Today, Greek and Bulgarian Macedonia are ethnically homogeneous regions. In Greek Macedonia, according to the latest official figures, there are 1,700,835 inhabitants of whom 41,017 are classified as Slav-speaking. In Bulgarian Macedonia (Prefecture of Blagoevgrad only), according to the 1956 census there were 281,015 inhabitants of whom 187,789 were classified as ethnic "Macedonians." At present, although the results of the 1961-1962 census have not been published, all inhabitants are con­sidered as ethnic Bulgarians. Yugoslav Macedonia is a different case. Since 1944, a "Macedonian" nationality has been recognized by the com­munist regime, and all the inhabitants of the region —known until that time as Serbs or Bulgarians—are termed "Macedonians." According to 1961 official estimates, the population of Yugoslav Macedonia is 1,404,000. [4]

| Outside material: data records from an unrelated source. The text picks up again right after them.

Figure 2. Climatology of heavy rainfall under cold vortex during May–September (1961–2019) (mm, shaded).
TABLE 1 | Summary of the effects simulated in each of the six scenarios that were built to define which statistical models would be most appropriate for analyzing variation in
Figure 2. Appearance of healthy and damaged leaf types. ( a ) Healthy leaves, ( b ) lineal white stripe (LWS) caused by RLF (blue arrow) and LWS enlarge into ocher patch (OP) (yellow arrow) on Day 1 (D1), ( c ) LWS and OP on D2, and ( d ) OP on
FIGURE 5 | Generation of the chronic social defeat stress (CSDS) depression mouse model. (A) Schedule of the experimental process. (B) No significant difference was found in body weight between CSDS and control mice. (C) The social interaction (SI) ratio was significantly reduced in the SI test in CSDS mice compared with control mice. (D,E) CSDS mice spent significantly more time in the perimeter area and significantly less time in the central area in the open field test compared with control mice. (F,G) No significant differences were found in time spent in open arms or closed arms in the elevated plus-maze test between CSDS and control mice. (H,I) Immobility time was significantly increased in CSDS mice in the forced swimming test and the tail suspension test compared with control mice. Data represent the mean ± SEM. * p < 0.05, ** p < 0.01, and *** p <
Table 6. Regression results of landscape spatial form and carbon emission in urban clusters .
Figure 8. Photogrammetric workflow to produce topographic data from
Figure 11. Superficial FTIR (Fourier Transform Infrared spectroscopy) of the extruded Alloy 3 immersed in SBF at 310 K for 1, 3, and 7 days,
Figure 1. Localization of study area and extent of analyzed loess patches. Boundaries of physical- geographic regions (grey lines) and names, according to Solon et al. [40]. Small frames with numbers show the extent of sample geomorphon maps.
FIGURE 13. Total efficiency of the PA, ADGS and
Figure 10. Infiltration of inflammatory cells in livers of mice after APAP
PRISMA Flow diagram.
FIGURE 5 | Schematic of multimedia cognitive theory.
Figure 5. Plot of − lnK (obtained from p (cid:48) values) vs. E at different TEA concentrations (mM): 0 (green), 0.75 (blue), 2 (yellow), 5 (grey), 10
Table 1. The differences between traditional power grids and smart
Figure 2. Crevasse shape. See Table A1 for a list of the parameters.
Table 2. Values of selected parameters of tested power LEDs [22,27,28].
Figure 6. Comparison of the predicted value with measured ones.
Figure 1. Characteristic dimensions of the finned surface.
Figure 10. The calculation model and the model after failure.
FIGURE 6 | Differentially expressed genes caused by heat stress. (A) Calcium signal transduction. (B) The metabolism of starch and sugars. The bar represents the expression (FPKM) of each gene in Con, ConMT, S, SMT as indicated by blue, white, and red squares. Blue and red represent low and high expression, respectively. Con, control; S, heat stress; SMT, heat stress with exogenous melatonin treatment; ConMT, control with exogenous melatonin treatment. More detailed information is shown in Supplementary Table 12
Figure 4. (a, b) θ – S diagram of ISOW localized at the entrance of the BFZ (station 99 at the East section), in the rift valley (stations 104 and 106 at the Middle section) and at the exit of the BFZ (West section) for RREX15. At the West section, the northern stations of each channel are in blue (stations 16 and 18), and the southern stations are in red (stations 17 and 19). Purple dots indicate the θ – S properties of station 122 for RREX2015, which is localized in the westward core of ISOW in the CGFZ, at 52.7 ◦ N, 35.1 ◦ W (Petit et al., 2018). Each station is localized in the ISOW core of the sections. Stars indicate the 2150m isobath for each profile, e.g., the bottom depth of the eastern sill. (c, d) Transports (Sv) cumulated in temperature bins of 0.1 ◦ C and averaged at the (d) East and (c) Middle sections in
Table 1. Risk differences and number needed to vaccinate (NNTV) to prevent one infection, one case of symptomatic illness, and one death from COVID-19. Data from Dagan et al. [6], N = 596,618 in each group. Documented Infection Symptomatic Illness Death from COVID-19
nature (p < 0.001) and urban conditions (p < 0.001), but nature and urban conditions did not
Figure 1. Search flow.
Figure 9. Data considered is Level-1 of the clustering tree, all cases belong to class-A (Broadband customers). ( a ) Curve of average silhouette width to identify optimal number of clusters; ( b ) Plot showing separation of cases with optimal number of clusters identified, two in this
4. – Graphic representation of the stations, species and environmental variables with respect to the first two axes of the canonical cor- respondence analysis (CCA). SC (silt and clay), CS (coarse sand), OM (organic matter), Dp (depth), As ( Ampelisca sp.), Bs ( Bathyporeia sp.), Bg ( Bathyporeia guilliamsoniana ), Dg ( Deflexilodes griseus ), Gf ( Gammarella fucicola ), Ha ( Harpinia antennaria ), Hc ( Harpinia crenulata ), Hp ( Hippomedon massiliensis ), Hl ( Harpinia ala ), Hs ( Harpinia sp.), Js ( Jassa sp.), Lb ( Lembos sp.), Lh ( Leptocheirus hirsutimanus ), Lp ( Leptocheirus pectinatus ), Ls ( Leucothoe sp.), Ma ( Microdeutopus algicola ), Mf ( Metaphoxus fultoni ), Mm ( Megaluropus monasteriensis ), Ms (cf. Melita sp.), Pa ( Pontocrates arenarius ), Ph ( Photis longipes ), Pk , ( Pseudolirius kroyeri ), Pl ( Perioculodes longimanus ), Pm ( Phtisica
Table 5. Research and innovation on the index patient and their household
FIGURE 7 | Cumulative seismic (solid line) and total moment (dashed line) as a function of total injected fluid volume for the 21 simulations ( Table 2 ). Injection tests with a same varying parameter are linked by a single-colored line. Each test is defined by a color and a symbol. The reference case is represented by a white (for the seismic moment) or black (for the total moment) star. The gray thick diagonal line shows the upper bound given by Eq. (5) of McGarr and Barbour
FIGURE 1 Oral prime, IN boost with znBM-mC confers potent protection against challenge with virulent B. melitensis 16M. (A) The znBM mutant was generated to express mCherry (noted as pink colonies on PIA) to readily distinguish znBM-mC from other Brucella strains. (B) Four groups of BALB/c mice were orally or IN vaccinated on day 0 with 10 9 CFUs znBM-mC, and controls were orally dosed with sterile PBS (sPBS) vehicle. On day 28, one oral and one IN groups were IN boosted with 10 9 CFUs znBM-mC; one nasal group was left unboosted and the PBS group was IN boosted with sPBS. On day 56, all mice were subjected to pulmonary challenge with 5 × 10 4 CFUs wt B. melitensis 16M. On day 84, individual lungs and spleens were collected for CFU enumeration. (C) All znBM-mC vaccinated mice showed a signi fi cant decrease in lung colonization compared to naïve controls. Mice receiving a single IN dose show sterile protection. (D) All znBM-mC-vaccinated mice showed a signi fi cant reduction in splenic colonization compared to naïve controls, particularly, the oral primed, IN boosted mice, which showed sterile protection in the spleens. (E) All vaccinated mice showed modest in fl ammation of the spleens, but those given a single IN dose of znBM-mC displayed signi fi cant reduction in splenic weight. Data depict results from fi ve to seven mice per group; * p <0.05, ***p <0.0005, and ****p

It is not for this introductory section to try to examine in detail the merits of the argument over the question of the existence of a "Macedo­nian" nationality. It is only hoped that in subsequent pages this point —as well as a score of others —will emerge a little more clearly.

* * *

The present book is divided into two parts. Part One, which is based on secondary sources, has been included mostly as an introduction for the uninitiated reader and as a basis for allowing for intelligent com­parisons. Briefly, it reviews the "old" Macedonian Question, as it devel­oped from the time of its 19th century awakening of nationalities to the Second World War when Bulgaria, allied to Nazi Germany, appeared to have come close to realizing her century-old aspirations of occupying the entire region. Part Two, which is far more extensive and brings to light previously unpublished data, deals with the role of communism in the shaping of the "new" Macedonian Question. It begins with a return to the first decades of this century, when the Bolsheviks began to consider the potentialities of the Macedonian issue for the advancement of their own objectives in the Balkans; it ends at the time of this writing when tensions are considerably low on all sides.

References
[1]-Figures for the Greek and Bulgarian Macedonian regions are taken from Christopher S. Christides, The Macedonian Camouflage in the Light of Facts and Figures (Athens: The Hellenic Publishing Company, 1949), p. 53, and for Yugoslav Macedonia from Petit Manuel de la Yougoslavie, 1962 (Belgrade: Federal Institute of Statistics, 1962), p. 20.
[2]-In April 1963, Yugoslavia and her republics replaced the "People's Repu­blic" by the "Socialist Republic." Since the present book deals with events prior to this change, the old name will be retained.
[3]-Petit Manuel de la Yougoslavie, 1962, op. cit., p. 121.
[4]-4. Ibid., p. 20. The 1953 official statistics gave a more detail breakdown for the population of the " P.R. of Macedonia: "

"Macedonians"...............861,000
Turks ..............................204,000
Skipitars (Albanians) ....163,000
Serbs ..................................35,000
Gypsies ..............................20,000
Vlachs ..................................9,000
Croats ..................................3,000
Montenegrins .....................3,000
Yugoslavs (various) ...........2,000
Greeks .................................1,000
Bulgarians ...........................1,000
Slovenians ...........................1,000
Russians ..............................1,000
Undesignated .....................1,000
Total .............................1,305,000
Source : Federal Statistical Institute : Statistical Year-book of Yugoslavia, 1959 (Belgrade, April 1959), p. 23.